About this exercise:
From the entries below, return every line that includes the word "middle".

─── Record set

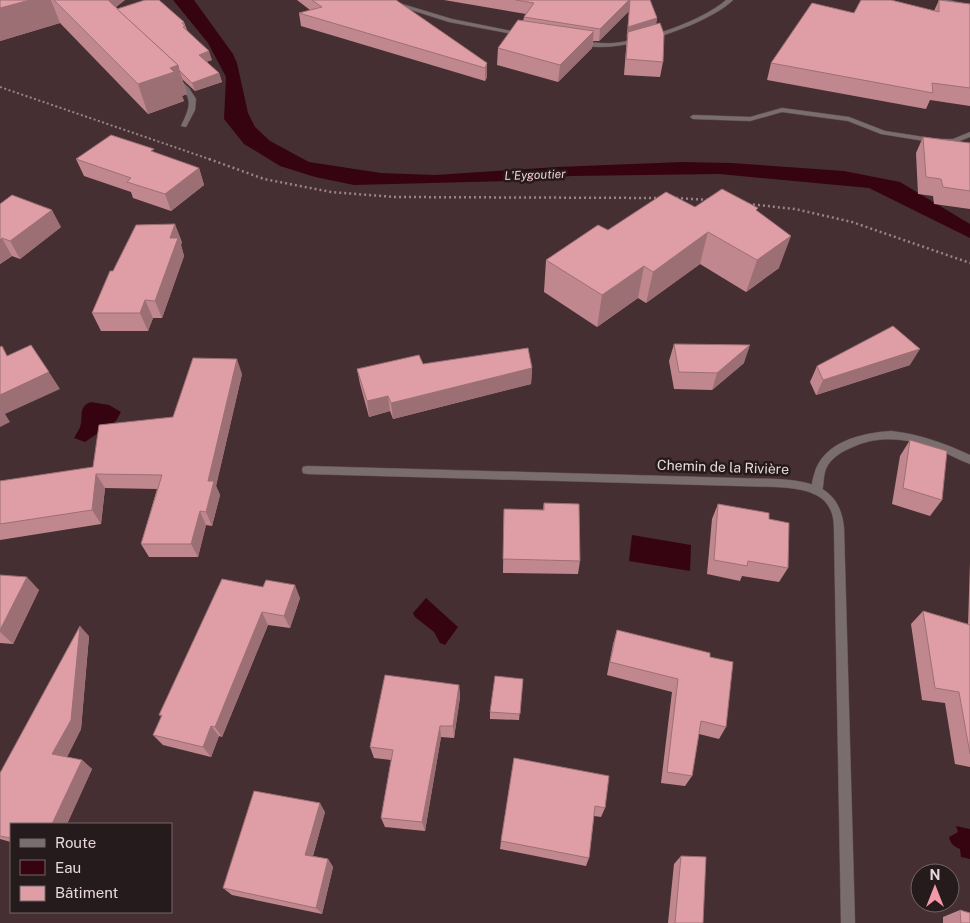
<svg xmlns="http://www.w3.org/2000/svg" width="970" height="923" font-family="'Public Sans',sans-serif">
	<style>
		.water { fill: #360411 }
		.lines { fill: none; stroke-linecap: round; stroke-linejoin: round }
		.lane-casing { stroke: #634d50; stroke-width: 1 }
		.street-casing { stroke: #634d50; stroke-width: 1 }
		.path-far1 { stroke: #988486; stroke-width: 2; stroke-dasharray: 2 2.5; stroke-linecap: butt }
		.path { stroke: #988486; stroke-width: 2.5; stroke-dasharray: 2 3; stroke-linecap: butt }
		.lane { fill: #796d6e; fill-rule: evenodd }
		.street { fill: #796d6e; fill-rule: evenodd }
		.wall { fill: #c0888e }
		.shaded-wall { fill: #9c6f74 }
		.building { fill: #df9ea5; stroke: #9c6f74 }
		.labels { text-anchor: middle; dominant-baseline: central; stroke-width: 5; stroke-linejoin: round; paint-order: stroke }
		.far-water-label { font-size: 12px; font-style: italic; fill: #f4ced2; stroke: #251a1c }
		.street-label { font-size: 14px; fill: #e8d8d9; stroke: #251a1c }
	</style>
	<rect width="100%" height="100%" fill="#462f32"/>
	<!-- water -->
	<g class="water">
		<path d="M173,0H194L233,54L237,63L248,113L255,127L270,141L309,162L381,173L435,175L557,167L682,162L731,163L844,171L900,182L970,224V238L869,188L719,174L571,176L510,181L354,185L315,177L280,166L244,144L224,119L226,77L208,43Z"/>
		<path d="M91,402L109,405L121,412L116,421L85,442L74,438C76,434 79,430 80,427C84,417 77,407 91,402Z"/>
		<path d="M632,535L691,545L690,571L629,561Z"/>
		<path d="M426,598L458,627L445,645L440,643L434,632L415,617L413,613Z"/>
		<path d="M956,826L970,829V859L961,857L960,849C953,846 951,844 949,837L958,832Z"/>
	</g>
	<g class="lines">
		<defs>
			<g id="lane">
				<path d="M939,0H949L970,5V9Z"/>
				<path d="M172,76H176L189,88L196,99L195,110L186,127L181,126C193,102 192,97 172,78Z"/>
				<path d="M782,108L849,117L885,131L937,139H953L970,132V137L954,143H937L881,134L848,121L782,112L750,121L693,119L690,117L693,115L750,117Z"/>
				<path d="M891,431C919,434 944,443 970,455V464C959,460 949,454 938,450C912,439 880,434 853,447C843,451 834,456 828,465C822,474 825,485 821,494H813C811,488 812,481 814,475C822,442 861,433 891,431Z"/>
			</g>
			<g id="street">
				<path d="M380,0H389L452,19L526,34L523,36L449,22Z"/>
				<path d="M726,0H733C709,25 607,60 576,42L579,40C590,42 602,44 614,43C646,40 702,21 726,0Z"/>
				<path d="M307,466L776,479C812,481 840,487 844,528L855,923H841L834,533C834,526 834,516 830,509C822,490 794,488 776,487L307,474L303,473L302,470L303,467Z"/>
			</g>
		</defs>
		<!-- lane casing -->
		<use href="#lane" class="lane-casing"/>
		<!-- street casing -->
		<use href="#street" class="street-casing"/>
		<!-- path-far1 -->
		<path class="path-far1" d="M0,87L212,160"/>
		<!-- path -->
		<g class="path">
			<path d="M209,159L264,179L331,192L394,197L660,198"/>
			<path d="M676,198L710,200"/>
			<path d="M748,204L795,209L852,222L970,263"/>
		</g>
		<!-- lane -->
		<use href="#lane" class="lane"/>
		<!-- street -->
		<use href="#street" class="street"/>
	</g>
	<!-- wall -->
	<g class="wall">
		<path d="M0,0H125L116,7L117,9L184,22L187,30L212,60L206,62L219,73L222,82L195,91L182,79L187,94L182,96L184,101L148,114L60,23L0,41Z"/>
		<path d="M297,0H396L487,63V77L485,81L301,26L299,13L310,10Z"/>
		<path d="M444,0H650L657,18L656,24L663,62L660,77L624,75L629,11L599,41H593L592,48L558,82L497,65L498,48L523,21L524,17L526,14Z"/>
		<path d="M939,0L970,4V106L930,100L926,109L767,80L771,63L854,13L934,11Z"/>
		<path d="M923,137L970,143V209L934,204L933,196L918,194L916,153Z"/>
		<path d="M155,153L199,168L204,185L171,211L133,198L131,192L84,176L76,159Z"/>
		<path d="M0,204L61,227L20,259L12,256L0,264Z"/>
		<path d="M695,207L757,211L779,268L746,292L700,264L646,303L638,298L597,327L544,292L546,260L608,230Z"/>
		<path d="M182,242L181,245L184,256L162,318H153L148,331H101L92,313L113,271Z"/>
		<path d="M674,344L744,363L712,390L674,389L669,361Z"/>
		<path d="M423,364L532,368L531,384L393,419L390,411L369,417L360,384L357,369Z"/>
		<path d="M910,365L816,395L810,382L817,366Z"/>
		<path d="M242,374L216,486L220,495L212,526L206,525L198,557H149L141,544L157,489L105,488L101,524L0,540V481L93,467Z"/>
		<path d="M910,440L942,500L930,516L892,504L900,456Z"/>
		<path d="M544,503L580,561L578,574L503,573L504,509L543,510Z"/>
		<path d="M718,504L769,519L788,568L779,582L742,576L740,581L707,574L712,519Z"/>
		<path d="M970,562V767L955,764L945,703L922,700L911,624L923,611L968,624Z"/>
		<path d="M0,575L39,590L13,644L0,643Z"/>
		<path d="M222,579L300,598L290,628L268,625L222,737L219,736L211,757L163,745L153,735L162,717L159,715Z"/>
		<path d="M617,630L710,657L726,727L719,739L699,734L692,776L685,786L661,783L672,692L607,675L613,644Z"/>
		<path d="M89,636L81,729L67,757L82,760L92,769L67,824H11V842L0,839V773Z"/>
		<path d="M523,679L519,720L490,719V712Z"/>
		<path d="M459,685L460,697L454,738L441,737L425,831L385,827L381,818L391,760L374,758L370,747Z"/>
		<path d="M514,758L605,808L601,817L594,816L589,858L586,866L500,849L501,841Z"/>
		<path d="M325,812L313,856L328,859L333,867L322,914L232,895L223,888Z"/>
		<path d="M681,856L703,923H668L674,864Z"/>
		<path d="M960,910L970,923H943V917Z"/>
	</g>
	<!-- shaded-wall -->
	<g class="shaded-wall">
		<path d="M30,0H51L60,23L0,41V8Z"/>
		<path d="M107,0H124L111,11Z"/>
		<path d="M629,0H630L629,11L599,41L600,29Z"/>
		<path d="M657,18L655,31L628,32L626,39L628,27Z"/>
		<path d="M594,31L592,48L558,82L560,65Z"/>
		<path d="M209,51L212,60L201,63L199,55Z"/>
		<path d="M487,63V77L485,81V68Z"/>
		<path d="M178,65L187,94L182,96L184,101L148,114L138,84L170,68Z"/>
		<path d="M219,73L222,82L195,91L192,83Z"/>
		<path d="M199,168L204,185L171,211L165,194Z"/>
		<path d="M52,210L61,227L20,259L10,241Z"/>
		<path d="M175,224L182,242L181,245L184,256L162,318L155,301L170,238Z"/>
		<path d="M708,232L700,264L646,303L653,272Z"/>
		<path d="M791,236L779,268L746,292L757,260Z"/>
		<path d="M2,238L12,256L0,264V240Z"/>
		<path d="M644,266L638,298L597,327L602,295Z"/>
		<path d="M145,300L153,318L148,331L140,313Z"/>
		<path d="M750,345L744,363L712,390L717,373Z"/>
		<path d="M920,349L910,365L816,395L823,380Z"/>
		<path d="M237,359L242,374L216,486L220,495L212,526L206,512L208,481Z"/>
		<path d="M532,368L531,384L393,419L391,403Z"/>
		<path d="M49,372L60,389L5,414L10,422L0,427V395Z"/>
		<path d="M388,396L390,411L369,417L367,401Z"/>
		<path d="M96,474L105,488L101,524L92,510Z"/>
		<path d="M200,511L206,525L198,557L191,544Z"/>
		<path d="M27,577L39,590L13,644L0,632V630Z"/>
		<path d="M295,585L300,598L290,628L284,616Z"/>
		<path d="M262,612L268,625L222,737L215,727Z"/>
		<path d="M80,626L89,636L81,729L64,763L52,754Z"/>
		<path d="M459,685L460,697L454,738L453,726Z"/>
		<path d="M211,726L219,736L211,757L203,747Z"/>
		<path d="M440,726L441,737L425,831L422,822Z"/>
		<path d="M82,760L92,769L67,824H52Z"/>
		<path d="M320,803L325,812L311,863L305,855Z"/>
		<path d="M328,859L333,867L322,914L316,908Z"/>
	</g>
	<!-- building -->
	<g class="building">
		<path d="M0,0H30L0,8Z"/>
		<path d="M54,0H108L178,65L170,68L174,72L138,84Z"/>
		<path d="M145,0H159L184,22L182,23L185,26L183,27L209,51L199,55L219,73L192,83L179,70L178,65L117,9Z"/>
		<path d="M312,0H396L487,63L485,68L299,13L322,7Z"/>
		<path d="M516,0H629L600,29L524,17L534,3Z"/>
		<path d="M630,0H650L657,18L628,27Z"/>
		<path d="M861,0H891L939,12V0L970,4V88L932,83L933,93L771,63L812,3L854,13Z"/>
		<path d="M518,20L594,31L560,65L498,48Z"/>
		<path d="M660,23L664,34L663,62L626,59L628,32Z"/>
		<path d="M111,135L154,149L151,151L199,168L165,194L127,182L131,178L76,159Z"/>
		<path d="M923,137L970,143V191L943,187L941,179L926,177Z"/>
		<path d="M722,189L758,208L756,210L791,236L757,260L708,232L653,272L644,266L602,295L546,260L598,225L608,230L666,192L695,207Z"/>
		<path d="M12,195L52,210L10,241L2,238L0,240V204Z"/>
		<path d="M175,224L170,238H178L155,301L145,300L140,313H92L110,271H113L136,225Z"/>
		<path d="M893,326L920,349L823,380L817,366Z"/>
		<path d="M674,344L750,345L717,373L679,372Z"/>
		<path d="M31,345L49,372L0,395V347L2,346L7,356Z"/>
		<path d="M528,348L532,368L391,403L388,396L367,401L357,369L419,355L423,364Z"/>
		<path d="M193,358L237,359L208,481H214L206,512L200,511L191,544H141L162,475L96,474L92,510L0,524V481L93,467L99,425L173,417Z"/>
		<path d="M910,440L947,451L942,500L903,488Z"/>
		<path d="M544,503L579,504L580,561L503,559L504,509L544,510Z"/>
		<path d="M718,504L769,513V519L789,523L788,568L748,561L747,566L714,560Z"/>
		<path d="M0,575L27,577L0,630Z"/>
		<path d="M222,579L263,587L266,580L295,585L284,616L262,612L215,727L211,726L203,747L153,735L162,715H159Z"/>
		<path d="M923,611L970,625V754L959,692L935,688Z"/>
		<path d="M80,626L71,720L52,754L82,760L52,824H11V838L0,836V773Z"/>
		<path d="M617,630L710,653V657L733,662L726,727L701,721L692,776L667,772L678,679L610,662Z"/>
		<path d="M385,675L459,685L453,726H440L422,822L381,818L393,750L370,747Z"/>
		<path d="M495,676L523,679L520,714L490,712Z"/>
		<path d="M514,758L609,776L605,808L595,806L589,858L501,841Z"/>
		<path d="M254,791L320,803L305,855L328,859L316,908L223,888Z"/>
		<path d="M681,856L706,857L703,923H675Z"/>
		<path d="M960,910L970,913V923H961Z"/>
	</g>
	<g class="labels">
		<!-- far-water labels -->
		<g class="far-water-label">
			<text transform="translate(535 175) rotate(-2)">L'Eygoutier</text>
		</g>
		<!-- street labels -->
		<g class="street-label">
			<text transform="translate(723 467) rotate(2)">Chemin de la Rivière</text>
		</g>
	</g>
	<!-- legend -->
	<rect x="10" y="823" width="162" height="90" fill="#251a1c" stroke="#736668"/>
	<rect x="20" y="839" width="25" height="8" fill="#796d6e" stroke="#736668"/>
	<text x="55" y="848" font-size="15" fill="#e8d8d9">Route</text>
	<rect x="20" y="860" width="25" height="15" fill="#360411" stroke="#736668"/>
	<text x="55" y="873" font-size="15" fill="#e8d8d9">Eau</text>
	<rect x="20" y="886" width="25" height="15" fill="#df9ea5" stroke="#736668"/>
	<text x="55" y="898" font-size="15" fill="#e8d8d9">Bâtiment</text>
	<!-- north arrow -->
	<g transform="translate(935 888)"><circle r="24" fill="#251a1c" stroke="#736668"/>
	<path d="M0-4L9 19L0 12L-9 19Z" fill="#f49aa6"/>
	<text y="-8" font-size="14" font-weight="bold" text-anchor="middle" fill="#e8d8d9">N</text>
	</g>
</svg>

──────

Result of the task:
		.labels { text-anchor: middle; dominant-baseline: central; stroke-width: 5; stroke-linejoin: round; paint-order: stroke }
	<text y="-8" font-size="14" font-weight="bold" text-anchor="middle" fill="#e8d8d9">N</text>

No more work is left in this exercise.